Rv Dols : Je crois que tu as gardé la nationalité Algérienne par hommage à un oncle décédé pendant la guerre.

Rachid Taha : La bataille d’Alger, une guérilla urbaine où les paras Français se sont distingués dans les tortures, une référence pour les dictateurs Sud Américains. Mon Oncle a été torturé et jeté d’un hélicoptère par les militaires. Mais je me sens totalement Français. Mon fils est d’ailleurs Français, 25 ans déjà, il fait du rap.

Rv Dols : Je voulais revenir sur « Voilà Voilà », ce morceau a plus d’une décennie et malheureusement il est toujours d’actualité.
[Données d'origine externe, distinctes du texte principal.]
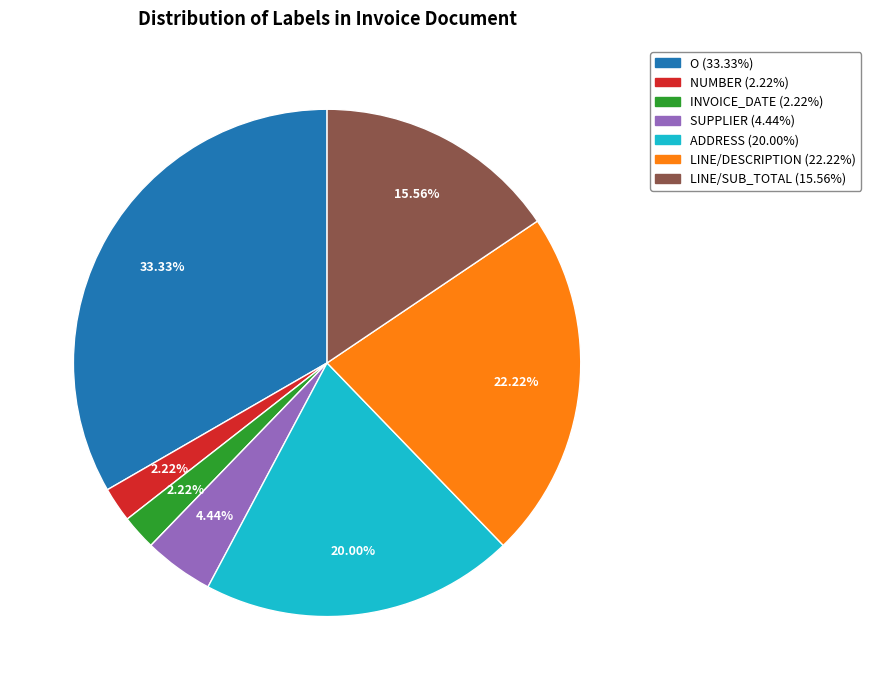

What percentage is NOT represented by ADDRESS?

80.0%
Rachid Taha : Quand Sarkozy déclare à Grenoble qu’il va retirer la nationalité Française aux étrangers criminels, c’est une stigmatisation. Cela sous-entend que les criminels sont obligatoirement des étrangers. Les propos de Hortefeux sont inacceptables. L’histoire de la burqa, cela touche une minorité et bien souvent se sont des catholiques converties. Montrer du doigt les « coupables » de tous les malheurs que subissent les Français permet de détourner l’attention et d’attirer un électorat d’extrême droite.
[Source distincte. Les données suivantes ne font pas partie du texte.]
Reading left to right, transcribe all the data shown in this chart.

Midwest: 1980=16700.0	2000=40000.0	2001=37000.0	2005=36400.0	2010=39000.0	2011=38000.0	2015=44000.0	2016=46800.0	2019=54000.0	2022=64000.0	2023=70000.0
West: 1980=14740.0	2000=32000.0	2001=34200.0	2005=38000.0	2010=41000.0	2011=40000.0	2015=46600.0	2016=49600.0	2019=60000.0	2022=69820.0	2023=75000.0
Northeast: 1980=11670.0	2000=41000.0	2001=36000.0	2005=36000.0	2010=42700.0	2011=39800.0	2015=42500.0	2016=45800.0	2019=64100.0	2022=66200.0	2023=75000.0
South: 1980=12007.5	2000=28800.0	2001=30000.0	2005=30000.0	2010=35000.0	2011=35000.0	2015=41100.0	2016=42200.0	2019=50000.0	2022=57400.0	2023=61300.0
Rv Dols : Tu es fan de cinéma, tu as réalisé un court métrage qui est passé à Canal+, des suites peut-être ?

Rachid Taha : Je me lance dans la réalisation. Bientôt je vais réaliser un premier film. Un polar qui aura pour décor une boîte de nuit, je veux évoquer la religion, la vie à Paris,…J’ai déjà approché des acteurs. En parlant d’acteur j’ai un tout petit rôle dans le dernier film de Rachid Djaïdani.

Rv Dols : Faire du cinéma, est-ce un rêve qui se réalise pour toi ?

Rachid Taha : Oui mais, tu sais, j’ai des doutes parfois. Ce n’est pas facile d’être. Mais bon, j’avance. J’ai eu un chagrin d’amour il y a peu de temps. Je me suis demandé à quoi je pouvais me raccrocher. Le travail me permet de positiver et d’éviter de tomber dans la haine, je ne vais pas la maudire et me morfondre. Elle me voulait du bien et puis j’ai pas mal abusé, j’étais trop dans la bringue. Finalement c’est bénéfique pour moi cette rupture. Cela me permet de me relancer dans le travail.